Повернул я голову… Ну, не голову то есть, нет головы-то, а чего там у меня вместо нее… Повернулся я, словом, и вижу: вроде огонь горит — мутно так, будто сквозь туман, — и тени какие-то бегают туда-сюда, как блохи по мокрой собаке. Ну, мало ли — огонь, туман, бегает там кто-то… А страшно сделалось, в натуре, как сроду не было. Я такого страха, братишка, заклятому врагу не пожелаю.

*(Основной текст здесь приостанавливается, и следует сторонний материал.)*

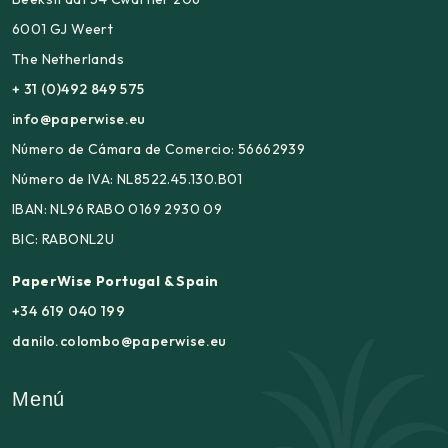
6001 GJ Weert
The Netherlands
+ 31 (0)492 849 575
info@paperwise.eu
Número de Cámara de Comercio: 56662939
Número de IVA: NL8522.45.130.B01
IBAN: NL96 RABO 0169 2930 09
BIC: RABONL2U
PaperWise Portugal & Spain
+34 619 040 199
danilo.colombo@paperwise.eu
Menú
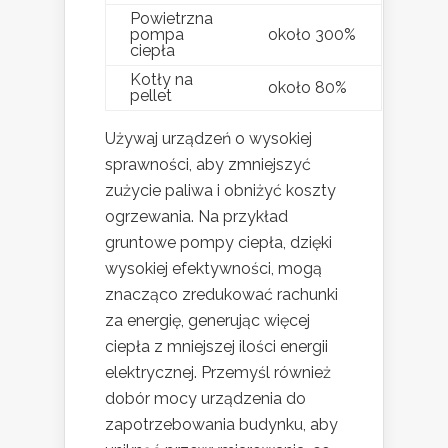
Powietrzna
pompa
około 300%
ciepła
Kotły na
około 80%
pellet
Używaj urządzeń o wysokiej
sprawności, aby zmniejszyć
zużycie paliwa i obniżyć koszty
ogrzewania. Na przykład
gruntowe pompy ciepła, dzięki
wysokiej efektywności, mogą
znacząco zredukować rachunki
za energię, generując więcej
ciepła z mniejszej ilości energii
elektrycznej. Przemyśl również
dobór mocy urządzenia do
zapotrzebowania budynku, aby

Шелест вдруг почувствовал, как по спине у него волной пробежали зябкие мурашки. Это тебе не негры! Что ни говори, а Лис сейчас не врал, это было видно по всему. У него даже лицо осунулось, обтянулось сухой пергаментной кожей и глаза провалились куда-то в глубь черепа — ну, вылитый покойник! Он и про самокрутку свою забыл, и она, забытая, дымилась, потрескивая, у него между пальцами — горел, уходил на ветер драгоценный табачок, ценившийся в лагере на вес золота.
— А дальше? — внезапно охрипшим, севшим голосом спросил Шелест. Дослушивать до конца было страшно, а не дослушать — нельзя, невозможно.